毎日農村を歩いていれば、どのような農地が耕作放棄地となっているかわかる。耕作放棄地は、形状がいびつだったり、日射が悪かったり、傾斜地であったりという条件不利地で、持ち主が高齢化していたり、国民年金生活で農機具の更新する資金がなくて耕作放棄されているところが多い。条件が有利な耕作地は、放棄するまでもなく借り手はすぐに見つかる。耕作放棄地を借りる人がいないのは、貸し手の「貸し渋り」ではなく、借り手がコストに見合う条件でないと判断しているからだ。都市部の、転用を期待して栗の木を植えて宅地並み課税を逃れている農地とは事情が違うのだ。
借り手が見つからない所得の極めて低いお年寄りや小農家の課税を強化したとしても、農村の弱い者をいじめるだけで何の効果もない。土地の集積を目指すのであれば、このような北風政策ではなく、多少条件が不利な農地を借りて大規模化しても所得が増えるような太陽政策をとるほうが効果的だ。しかし、肝心の米価自体が大規模農家であっても成り立たないくらい下がっている北風政策をとっているのだから、大規模農家に条件不利な耕作放棄地を借りてでも農地を拡大する意欲は全く沸かないだろう。車社会の農村部で史上最高水準のガソリン代を払い、農作業用の軽トラックの税金は激増し、おまけに固定資産税まで増税されたら、多くの自民党を支持してきた農村の人たちはお上を恨むしかあるまい。

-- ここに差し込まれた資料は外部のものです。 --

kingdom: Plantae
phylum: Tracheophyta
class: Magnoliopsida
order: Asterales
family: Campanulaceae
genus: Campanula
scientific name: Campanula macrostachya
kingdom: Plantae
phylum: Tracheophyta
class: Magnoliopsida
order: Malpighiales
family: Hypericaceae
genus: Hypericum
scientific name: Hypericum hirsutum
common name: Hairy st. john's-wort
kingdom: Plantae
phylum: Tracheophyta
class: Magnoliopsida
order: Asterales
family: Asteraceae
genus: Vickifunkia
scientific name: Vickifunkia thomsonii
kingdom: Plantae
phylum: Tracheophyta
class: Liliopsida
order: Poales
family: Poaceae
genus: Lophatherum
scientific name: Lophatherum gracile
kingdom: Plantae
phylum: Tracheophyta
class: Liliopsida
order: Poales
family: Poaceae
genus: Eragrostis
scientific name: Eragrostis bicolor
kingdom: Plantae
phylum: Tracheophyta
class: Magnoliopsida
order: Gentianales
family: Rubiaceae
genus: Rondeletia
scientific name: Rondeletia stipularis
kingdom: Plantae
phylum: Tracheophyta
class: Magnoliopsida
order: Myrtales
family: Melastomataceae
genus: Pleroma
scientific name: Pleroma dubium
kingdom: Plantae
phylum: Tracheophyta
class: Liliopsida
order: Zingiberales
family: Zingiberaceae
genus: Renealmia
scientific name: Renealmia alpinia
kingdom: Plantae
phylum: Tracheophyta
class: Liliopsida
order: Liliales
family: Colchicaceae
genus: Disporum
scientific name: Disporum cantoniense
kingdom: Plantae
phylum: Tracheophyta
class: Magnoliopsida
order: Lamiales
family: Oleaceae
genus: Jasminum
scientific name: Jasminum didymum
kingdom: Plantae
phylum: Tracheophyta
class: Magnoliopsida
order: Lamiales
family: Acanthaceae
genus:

これこそ現場を知らない霞が関の秀才君が作る、一見もっともで逆効果な政策の典型例であり、こういう政策立案を正すために日頃より地元を歩いているはずの政治家は本来はたらかなくてはならない。が、私も含めて政治家たちは、小選挙区制度の下では冠婚葬祭集票活動ばかりをせざるをえず、政策立案をこういう官僚に丸投げしてしまっているから、この国はいつまでたっても本質的な農政改革も、低成長からの脱却もできないのである。いつまでもこんな国でいいのでしょうか。